▼
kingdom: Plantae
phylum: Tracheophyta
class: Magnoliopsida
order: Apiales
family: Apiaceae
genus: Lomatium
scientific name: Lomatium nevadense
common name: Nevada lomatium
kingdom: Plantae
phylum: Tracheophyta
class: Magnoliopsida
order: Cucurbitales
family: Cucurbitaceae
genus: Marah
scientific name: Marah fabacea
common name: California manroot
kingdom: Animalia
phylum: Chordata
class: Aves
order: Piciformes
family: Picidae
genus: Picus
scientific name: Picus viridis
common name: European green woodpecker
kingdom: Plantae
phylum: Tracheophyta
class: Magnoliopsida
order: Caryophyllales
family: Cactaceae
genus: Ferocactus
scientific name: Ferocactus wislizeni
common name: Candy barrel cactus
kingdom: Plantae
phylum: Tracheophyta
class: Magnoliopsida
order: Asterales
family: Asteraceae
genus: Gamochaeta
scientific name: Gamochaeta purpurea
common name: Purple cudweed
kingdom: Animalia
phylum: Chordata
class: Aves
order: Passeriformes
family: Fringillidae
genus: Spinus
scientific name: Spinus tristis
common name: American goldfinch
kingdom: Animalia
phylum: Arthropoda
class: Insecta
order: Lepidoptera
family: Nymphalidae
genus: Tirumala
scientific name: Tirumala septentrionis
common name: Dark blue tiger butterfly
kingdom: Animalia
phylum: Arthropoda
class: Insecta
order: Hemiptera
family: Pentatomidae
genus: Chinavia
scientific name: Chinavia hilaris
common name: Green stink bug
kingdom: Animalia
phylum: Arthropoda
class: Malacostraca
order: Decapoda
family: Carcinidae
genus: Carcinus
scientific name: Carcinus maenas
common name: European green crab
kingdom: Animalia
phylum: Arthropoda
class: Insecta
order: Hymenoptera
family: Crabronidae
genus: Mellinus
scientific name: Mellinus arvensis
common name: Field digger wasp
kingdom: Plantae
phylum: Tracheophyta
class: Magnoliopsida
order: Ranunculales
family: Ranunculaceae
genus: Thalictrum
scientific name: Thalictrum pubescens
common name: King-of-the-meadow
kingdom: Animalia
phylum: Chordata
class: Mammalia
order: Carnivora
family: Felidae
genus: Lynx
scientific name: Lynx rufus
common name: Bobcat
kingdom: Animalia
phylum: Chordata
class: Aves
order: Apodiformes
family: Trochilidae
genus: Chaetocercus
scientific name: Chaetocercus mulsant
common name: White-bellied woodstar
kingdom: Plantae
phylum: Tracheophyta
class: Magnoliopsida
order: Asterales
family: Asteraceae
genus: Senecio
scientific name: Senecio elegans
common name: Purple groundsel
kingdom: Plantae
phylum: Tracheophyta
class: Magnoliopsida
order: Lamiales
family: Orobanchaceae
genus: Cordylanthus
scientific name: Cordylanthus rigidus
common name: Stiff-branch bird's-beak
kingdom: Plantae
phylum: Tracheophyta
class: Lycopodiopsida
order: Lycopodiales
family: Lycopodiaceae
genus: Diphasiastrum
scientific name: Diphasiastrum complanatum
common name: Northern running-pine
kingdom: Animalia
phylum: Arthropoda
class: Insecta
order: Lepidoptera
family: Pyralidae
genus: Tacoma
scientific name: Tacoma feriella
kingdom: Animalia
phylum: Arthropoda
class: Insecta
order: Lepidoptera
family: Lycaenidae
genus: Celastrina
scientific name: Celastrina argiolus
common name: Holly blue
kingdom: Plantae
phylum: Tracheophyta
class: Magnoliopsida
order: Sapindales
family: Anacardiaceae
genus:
▲
#### What this task involves:
Starting at the line that contains "class: Lycopodiopsida" and continuing through the end of the listing, rewrite those lines with "common name" changed to "vernacular name" and everything else left as is.

#### Answer for the task:
class: Lycopodiopsida
order: Lycopodiales
family: Lycopodiaceae
genus: Diphasiastrum
scientific name: Diphasiastrum complanatum
vernacular name: Northern running-pine
kingdom: Animalia
phylum: Arthropoda
class: Insecta
order: Lepidoptera
family: Pyralidae
genus: Tacoma
scientific name: Tacoma feriella
kingdom: Animalia
phylum: Arthropoda
class: Insecta
order: Lepidoptera
family: Lycaenidae
genus: Celastrina
scientific name: Celastrina argiolus
vernacular name: Holly blue
kingdom: Plantae
phylum: Tracheophyta
class: Magnoliopsida
order: Sapindales
family: Anacardiaceae
genus:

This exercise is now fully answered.